基になったのは、1980年に文芸誌に発表した中編「街と、その不確かな壁」。「自分の中のアドレッセンス(思春期)みたいなものを描きたかった」と語るが、当時は「書き方の訓練ができていなかった」。デビュー3作目にして自らの不完全さが露呈し、専業作家になろうと決める転換点になったと振り返る。
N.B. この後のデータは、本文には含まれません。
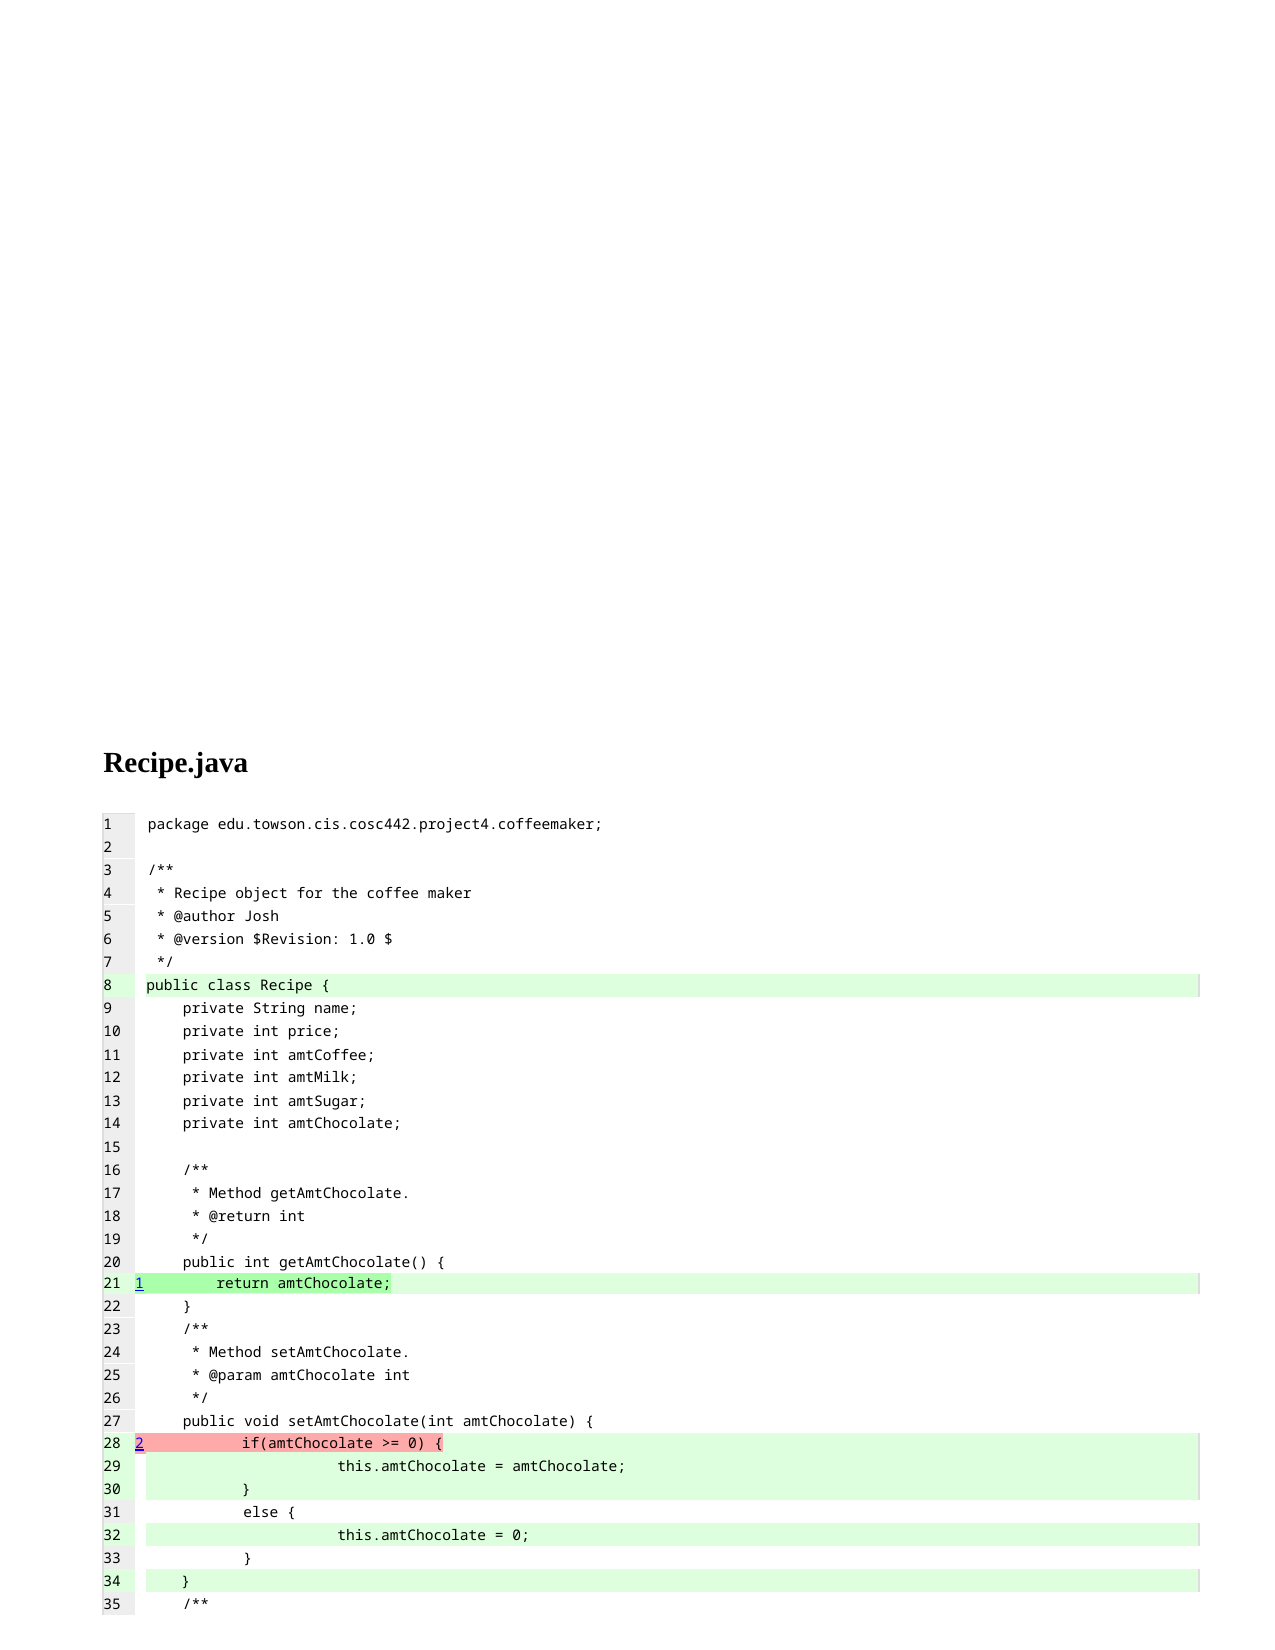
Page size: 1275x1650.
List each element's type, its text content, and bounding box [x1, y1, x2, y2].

table_cell [135, 1089, 146, 1112]
table_cell 12 [104, 1066, 135, 1089]
table_cell 2 [135, 1433, 146, 1454]
table_cell 15 [104, 1135, 135, 1158]
table_cell 32 [104, 1523, 135, 1546]
table_cell private int amtCoffee; [146, 1043, 1199, 1066]
table_cell [135, 1340, 146, 1363]
table_cell * @param amtChocolate int [146, 1364, 1199, 1386]
table_cell [146, 836, 1199, 858]
table_cell */ [146, 1227, 1199, 1250]
table_cell [135, 1250, 146, 1273]
table_cell this.amtChocolate = amtChocolate; [146, 1454, 1198, 1477]
table_cell return amtChocolate; [146, 1273, 1198, 1294]
table_header [135, 813, 146, 836]
table_cell 8 [104, 974, 135, 997]
table_cell 21 [104, 1273, 135, 1294]
table_cell 26 [104, 1386, 135, 1409]
table_cell } [146, 1294, 1199, 1317]
table_cell if(amtChocolate >= 0) { [146, 1433, 1198, 1454]
table_cell * @version $Revision: 1.0 $ [146, 928, 1199, 951]
table_header package edu.towson.cis.cosc442.project4.coffeemaker; [146, 813, 1199, 836]
table_cell 28 [104, 1433, 135, 1454]
table_cell [135, 1592, 146, 1615]
table_cell 35 [104, 1592, 135, 1615]
table_cell 11 [104, 1043, 135, 1066]
table_cell [135, 905, 146, 928]
table_cell 20 [104, 1250, 135, 1273]
table_cell } [146, 1546, 1199, 1569]
table_cell * @author Josh [146, 905, 1199, 928]
table_cell [135, 859, 146, 882]
table_cell [135, 1204, 146, 1227]
table_cell [135, 882, 146, 904]
table_cell public void setAmtChocolate(int amtChocolate) { [146, 1410, 1199, 1432]
table_cell [135, 928, 146, 951]
subtitle Recipe.java [103, 729, 1200, 779]
table_cell public int getAmtChocolate() { [146, 1250, 1199, 1273]
table_cell 5 [104, 905, 135, 928]
table_cell private int amtSugar; [146, 1089, 1199, 1112]
table_cell 25 [104, 1364, 135, 1386]
table_cell [135, 1181, 146, 1204]
table_cell [135, 1294, 146, 1317]
table_cell 31 [104, 1500, 135, 1523]
table_cell [135, 1569, 146, 1592]
table_cell 14 [104, 1112, 135, 1135]
table_cell } [146, 1477, 1198, 1500]
table_cell [135, 1477, 146, 1500]
table_cell 17 [104, 1181, 135, 1204]
table_cell 27 [104, 1410, 135, 1432]
table_header 1 [104, 814, 135, 836]
table_cell [135, 1318, 146, 1340]
table_cell private int amtChocolate; [146, 1112, 1199, 1135]
table_cell 33 [104, 1546, 135, 1569]
table_cell 3 [104, 859, 135, 882]
table_cell [135, 1500, 146, 1523]
table_cell 23 [104, 1318, 135, 1340]
table_cell */ [146, 1386, 1199, 1409]
table_cell 18 [104, 1204, 135, 1227]
table_cell [135, 1020, 146, 1043]
table_cell 13 [104, 1089, 135, 1112]
table_cell private int amtMilk; [146, 1066, 1199, 1089]
table_cell [135, 1410, 146, 1432]
table_cell [135, 1546, 146, 1569]
table_cell /** [146, 859, 1199, 882]
table_cell [135, 1227, 146, 1250]
table_cell [135, 1112, 146, 1135]
table_cell /** [146, 1592, 1199, 1615]
table_cell 6 [104, 928, 135, 951]
table_cell * Method getAmtChocolate. [146, 1181, 1199, 1204]
table_cell 24 [104, 1340, 135, 1363]
table_cell 2 [104, 836, 135, 858]
table_cell 10 [104, 1020, 135, 1043]
table_cell [146, 1135, 1199, 1158]
table_cell /** [146, 1318, 1199, 1340]
table_cell [135, 1523, 146, 1546]
table_cell 29 [104, 1454, 135, 1477]
table_cell [135, 1386, 146, 1409]
table_cell } [146, 1569, 1198, 1592]
table_cell [135, 1454, 146, 1477]
table_cell 1 [135, 1273, 146, 1294]
table_cell else { [146, 1500, 1199, 1523]
table_cell /** [146, 1158, 1199, 1181]
table_cell * Method setAmtChocolate. [146, 1340, 1199, 1363]
table_cell 22 [104, 1294, 135, 1317]
table_cell 7 [104, 951, 135, 974]
table_cell [135, 974, 146, 997]
table_cell * Recipe object for the coffee maker [146, 882, 1199, 904]
table_cell * @return int [146, 1204, 1199, 1227]
table_cell 34 [104, 1569, 135, 1592]
table_cell private String name; [146, 997, 1199, 1020]
table_cell 4 [104, 882, 135, 904]
table_cell 9 [104, 997, 135, 1020]
table_cell 16 [104, 1158, 135, 1181]
table_cell [135, 1043, 146, 1066]
table_cell [135, 1135, 146, 1158]
table_cell 19 [104, 1227, 135, 1250]
table_cell this.amtChocolate = 0; [146, 1523, 1198, 1546]
table_cell [135, 997, 146, 1020]
table_cell [135, 951, 146, 974]
table_cell [135, 1066, 146, 1089]
table_cell [135, 1158, 146, 1181]
table_cell public class Recipe { [146, 974, 1198, 997]
table_cell [135, 836, 146, 858]
table_cell [135, 1364, 146, 1386]
table_cell 30 [104, 1477, 135, 1500]
table_cell */ [146, 951, 1199, 974]
table_cell private int price; [146, 1020, 1199, 1043]
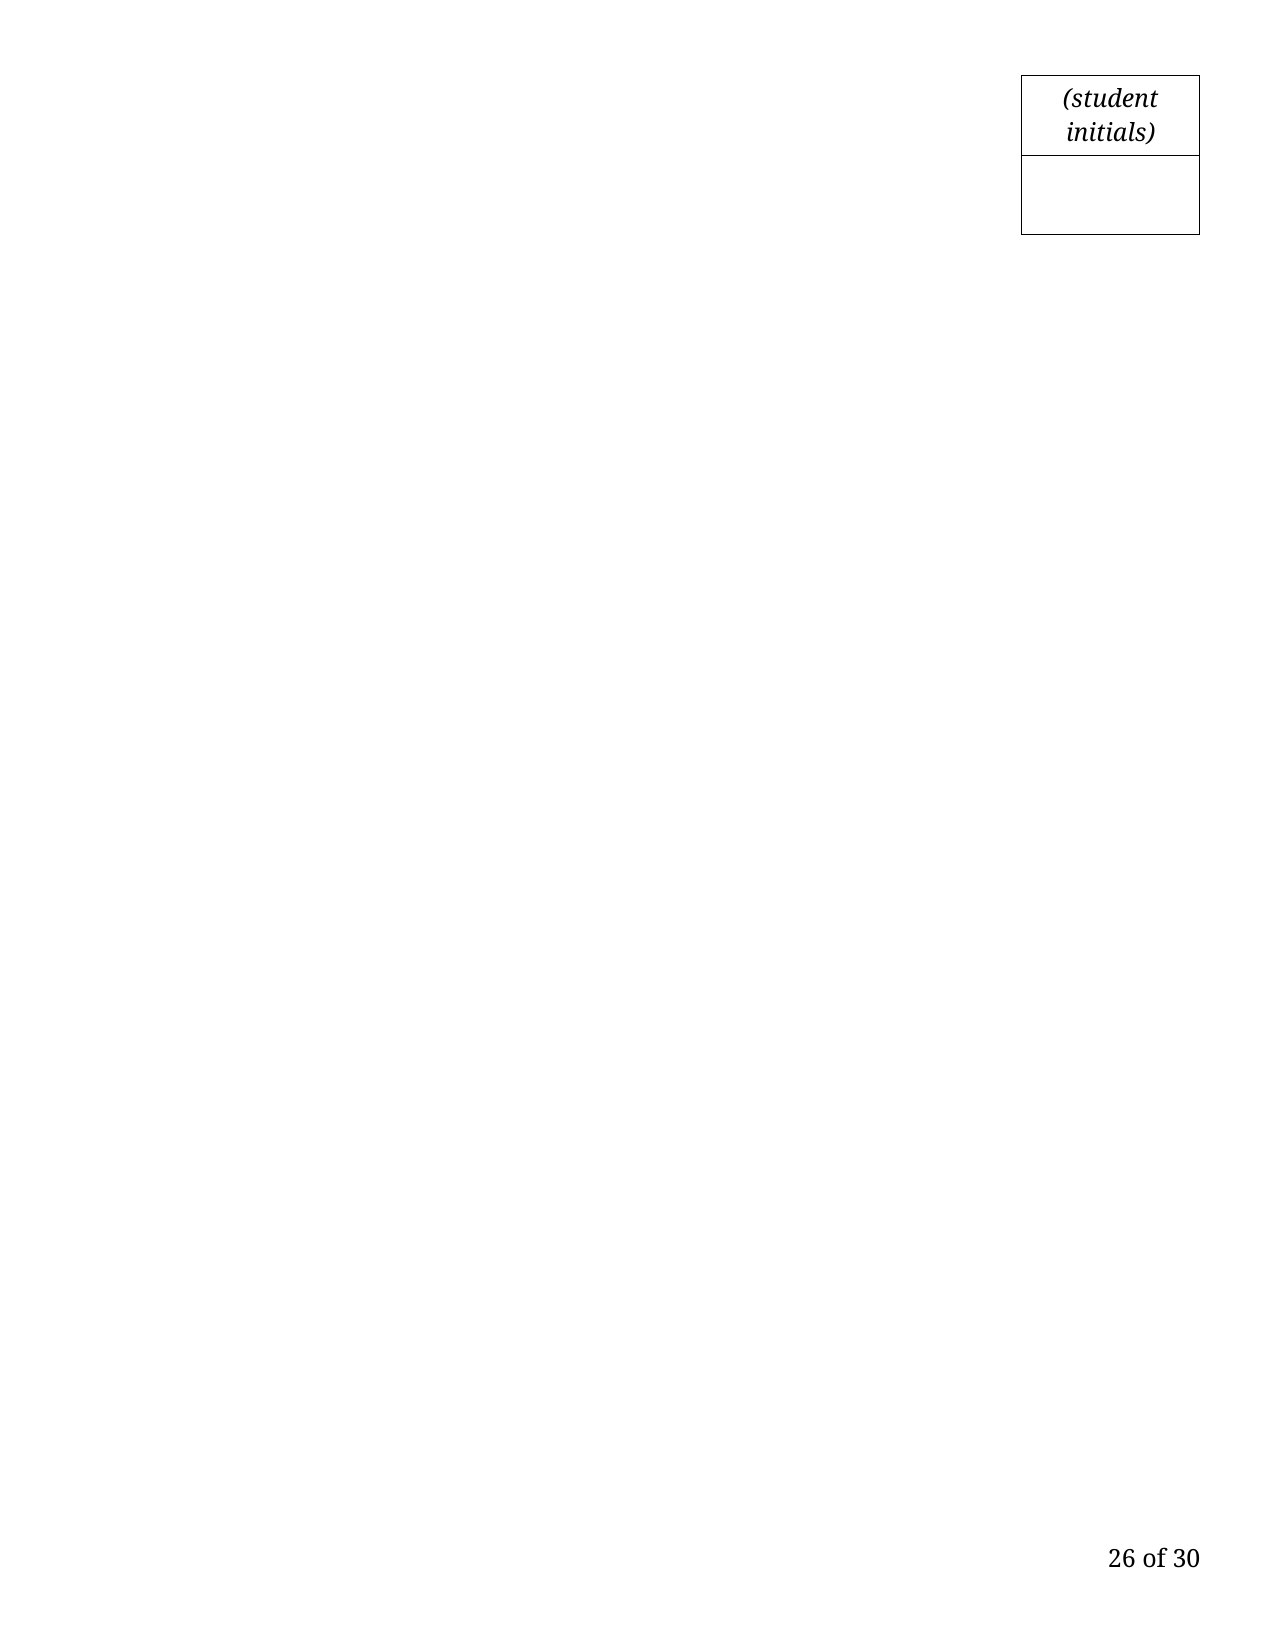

過去にも書き直しに挑み、街での「僕」の物語と、東京で「私」が繰り広げる冒険物語が同時に進む「世界の終りとハードボイルド・ワンダーランド」(85年)を著していた。「若い時はポップでアクションのあるものを描きたかったが、年齢を重ねもう少し腰を落ち着けて人の内面を描きたい気持ちが強くなった」
▽別の世界
「ぼく」に街の存在を告げた少女は「今ここにいるわたしは、本当のわたしじゃない。(略)ただの移ろう影のようなもの」と口にする。その感覚は村上さんの経験にも結び付く。「デビューまで小説家になろうと思ったことがなかったから、今の状況がすごく不思議。今ここにある世界と別の世界がつながっている気がしてしょうがない」
街に入る際、「私」は影と引きはがされてしまう。自らの意思を持つ影と「私」の関係、それぞれの選択が、かつての中編と物語を分かつ。「影と本体を等価に置くというのが、新しい試みだった。どっちがどっちか分からなくなる。それは、人の意識と無意識がどっちか分からなくなるのと同じで、すごく怖いこと」
異世界へ赴き戻ってくる物語構造は村上作品の特徴だ。「意識と無意識の間の壁を抜け、より深いところで自分を発見することが小説の大事な作業。だから、僕にとって壁は重要」。タイトルには「自分ともう一つの世界を隔てる壁は本当に堅固なものなのかという疑問」が込められている。